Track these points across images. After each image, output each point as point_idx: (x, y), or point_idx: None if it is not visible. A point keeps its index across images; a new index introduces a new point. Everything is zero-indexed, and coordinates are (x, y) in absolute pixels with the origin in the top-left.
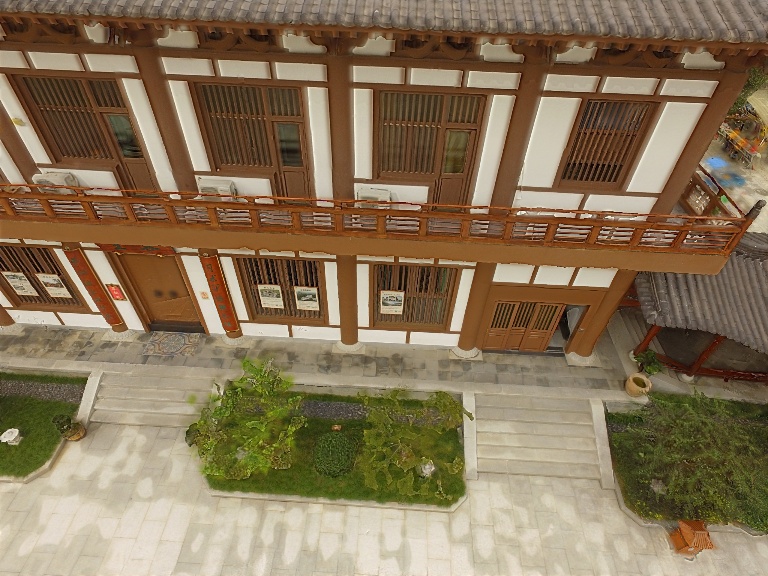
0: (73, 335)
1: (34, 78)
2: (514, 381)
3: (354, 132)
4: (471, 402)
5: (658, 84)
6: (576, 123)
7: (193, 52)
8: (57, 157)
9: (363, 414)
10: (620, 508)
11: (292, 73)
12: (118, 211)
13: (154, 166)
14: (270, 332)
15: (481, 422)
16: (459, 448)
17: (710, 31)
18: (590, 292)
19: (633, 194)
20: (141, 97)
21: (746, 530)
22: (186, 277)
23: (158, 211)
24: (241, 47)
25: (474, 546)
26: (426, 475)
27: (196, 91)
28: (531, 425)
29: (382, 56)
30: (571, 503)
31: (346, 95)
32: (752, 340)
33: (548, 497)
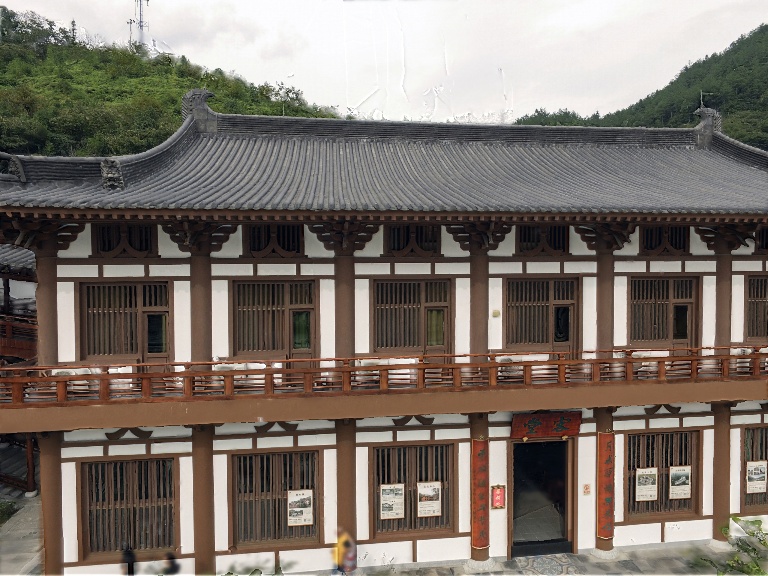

::::::::::

--- Instructions to follow ---
Copy all of the material above, changing every "point_idx" to "point_id" and leaving everything else as it is. Omit the pictures from your copy.

--- Problem solution ---
Track these points across images. After each image, output each point as point_id: (x, y), or point_id: None if it is not visible. A point keeps its index across images; a new index introduces a new point. Everything is zero-indexed, and coordinates are (x, y) in absolute pixels with the origin in the top-left.
0: (73, 335)
1: (34, 78)
2: (514, 381)
3: (354, 132)
4: (471, 402)
5: (658, 84)
6: (576, 123)
7: (193, 52)
8: (57, 157)
9: (363, 414)
10: (620, 508)
11: (292, 73)
12: (118, 211)
13: (154, 166)
14: (270, 332)
15: (481, 422)
16: (459, 448)
17: (710, 31)
18: (590, 292)
19: (633, 194)
20: (141, 97)
21: (746, 530)
22: (186, 277)
23: (158, 211)
24: (241, 47)
25: (474, 546)
26: (426, 475)
27: (196, 91)
28: (531, 425)
29: (382, 56)
30: (571, 503)
31: (346, 95)
32: (752, 340)
33: (548, 497)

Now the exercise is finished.